=== Information given ===

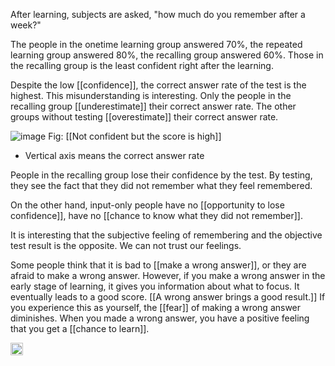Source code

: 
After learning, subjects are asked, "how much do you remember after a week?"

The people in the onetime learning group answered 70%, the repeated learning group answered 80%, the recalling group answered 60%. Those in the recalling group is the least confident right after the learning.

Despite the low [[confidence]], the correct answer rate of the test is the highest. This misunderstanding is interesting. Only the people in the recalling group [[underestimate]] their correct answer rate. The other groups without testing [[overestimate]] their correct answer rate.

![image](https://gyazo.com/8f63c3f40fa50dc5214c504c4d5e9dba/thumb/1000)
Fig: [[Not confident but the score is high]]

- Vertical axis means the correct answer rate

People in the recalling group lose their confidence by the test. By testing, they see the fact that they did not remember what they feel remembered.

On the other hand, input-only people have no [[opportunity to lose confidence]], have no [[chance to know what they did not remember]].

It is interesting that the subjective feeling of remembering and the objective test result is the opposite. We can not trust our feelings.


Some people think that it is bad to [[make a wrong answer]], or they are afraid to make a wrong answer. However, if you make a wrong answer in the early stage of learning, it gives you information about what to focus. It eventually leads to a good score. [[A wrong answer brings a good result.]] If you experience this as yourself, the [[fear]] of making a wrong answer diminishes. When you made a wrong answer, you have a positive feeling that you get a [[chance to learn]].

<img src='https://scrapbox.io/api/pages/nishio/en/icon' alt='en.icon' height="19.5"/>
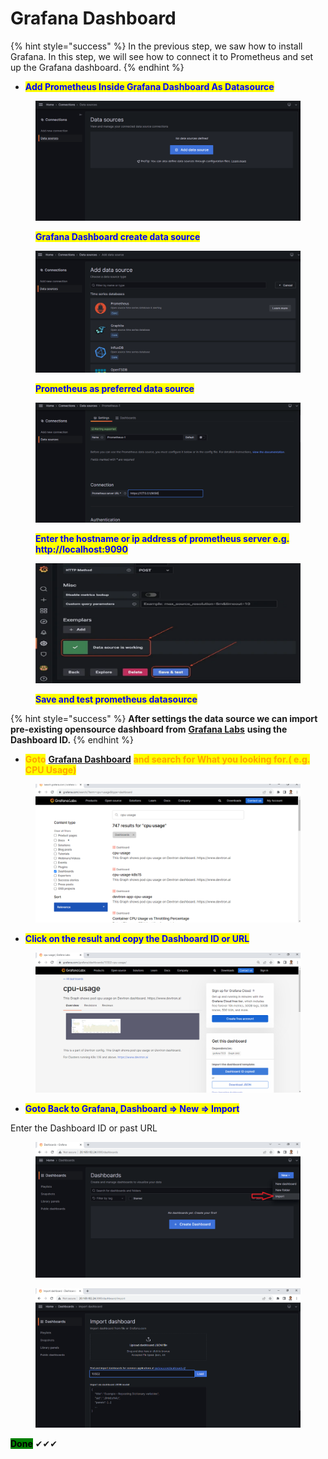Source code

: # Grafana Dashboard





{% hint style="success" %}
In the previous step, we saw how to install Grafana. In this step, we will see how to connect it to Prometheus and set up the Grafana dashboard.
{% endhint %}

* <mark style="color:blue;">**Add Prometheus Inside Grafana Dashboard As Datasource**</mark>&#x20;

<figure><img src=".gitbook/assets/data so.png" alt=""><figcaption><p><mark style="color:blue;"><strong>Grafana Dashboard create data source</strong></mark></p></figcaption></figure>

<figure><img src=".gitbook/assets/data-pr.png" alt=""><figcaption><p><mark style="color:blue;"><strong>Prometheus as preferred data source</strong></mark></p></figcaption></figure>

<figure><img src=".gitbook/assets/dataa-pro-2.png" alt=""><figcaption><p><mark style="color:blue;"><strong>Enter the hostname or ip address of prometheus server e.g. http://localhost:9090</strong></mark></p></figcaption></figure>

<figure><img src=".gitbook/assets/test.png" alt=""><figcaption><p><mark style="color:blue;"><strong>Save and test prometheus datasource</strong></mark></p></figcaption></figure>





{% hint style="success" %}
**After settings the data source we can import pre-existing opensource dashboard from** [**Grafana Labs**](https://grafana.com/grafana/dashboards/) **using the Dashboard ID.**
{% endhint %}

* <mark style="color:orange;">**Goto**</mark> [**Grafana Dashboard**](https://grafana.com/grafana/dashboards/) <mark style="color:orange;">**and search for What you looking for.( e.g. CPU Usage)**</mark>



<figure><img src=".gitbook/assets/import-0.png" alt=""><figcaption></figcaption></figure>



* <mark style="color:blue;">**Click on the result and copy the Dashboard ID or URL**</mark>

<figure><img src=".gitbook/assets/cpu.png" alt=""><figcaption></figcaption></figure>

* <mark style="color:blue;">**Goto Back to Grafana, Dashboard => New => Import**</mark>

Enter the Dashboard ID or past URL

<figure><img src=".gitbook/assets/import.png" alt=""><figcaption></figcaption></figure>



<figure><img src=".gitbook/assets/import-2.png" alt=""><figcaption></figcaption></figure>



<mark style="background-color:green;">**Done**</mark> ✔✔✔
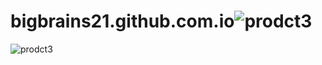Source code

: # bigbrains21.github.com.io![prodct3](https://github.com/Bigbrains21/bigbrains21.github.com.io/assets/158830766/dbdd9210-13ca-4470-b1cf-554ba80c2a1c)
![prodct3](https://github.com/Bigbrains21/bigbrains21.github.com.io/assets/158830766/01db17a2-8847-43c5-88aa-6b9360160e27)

===

### Task to carry out
Pull out each line above that contains the word "rate", copying it whole.

### Response to the task
Despite the low [[confidence]], the correct answer rate of the test is the highest. This misunderstanding is interesting. Only the people in the recalling group [[underestimate]] their correct answer rate. The other groups without testing [[overestimate]] their correct answer rate.
- Vertical axis means the correct answer rate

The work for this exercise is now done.